- Born: Ruth Nadine Picardie 1 May 1964 Reading, Berkshire, England
- Died: 22 September 1997 (aged 33) London, England
- Cause of death: Breast cancer
- Education: Llanishen High School King's College, Cambridge
- Occupations: Journalist, editor
- Spouse: Matt Seaton ​(m. 1994)​
- Children: 2
- Relatives: Justine Picardie (sister)

= Ruth Picardie =

British writer and journalist

Ruth Nadine Picardie (1 May 1964 – 22 September 1997) was an English journalist and editor.

==Life==
Ruth Nadine Picardie was born on 1 May 1964 in Reading, Berkshire, the daughter of South African émigrés. She studied Social Anthropology at King's College, Cambridge. She worked as an editor and journalist for The Guardian and The Independent newspapers in the UK. She also contributed to other publications, including the New Statesman.

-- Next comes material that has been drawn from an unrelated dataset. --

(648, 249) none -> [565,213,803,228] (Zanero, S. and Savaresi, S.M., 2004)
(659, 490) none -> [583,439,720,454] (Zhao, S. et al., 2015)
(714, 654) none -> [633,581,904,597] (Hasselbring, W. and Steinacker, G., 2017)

Her memoir of living with breast cancer, Before I Say Goodbye, was published posthumously in 2000, culled from five columns written for The Observers magazine Life, and from her personal correspondence. These were collected and edited by her husband Matt Seaton and her sister Justine Picardie.

Picardie married Seaton in Worthing, West Sussex, in 1994. They had two children. Seaton was a keen competitive cyclist and is the author of The Escape Artist, which concentrates on his love of amateur cycling but also chronicled his wife's breast cancer.

Picardie died in Lambeth, London, aged 33. Her sister Justine, along with Beth Wagstaff (who soon afterward became another victim of the disease), established The Lavender Trust in her sister's memory. The Trust focuses on raising funds and support for younger women suffering from breast cancer. Picardie and Wagstaff's surgeon, Puvaneswary Markandoo, was subsequently found responsible for other misdiagnosis and negligence in surgical operations on women, and was removed from the medical register ("struck off") by the General Medical Council in December 2011.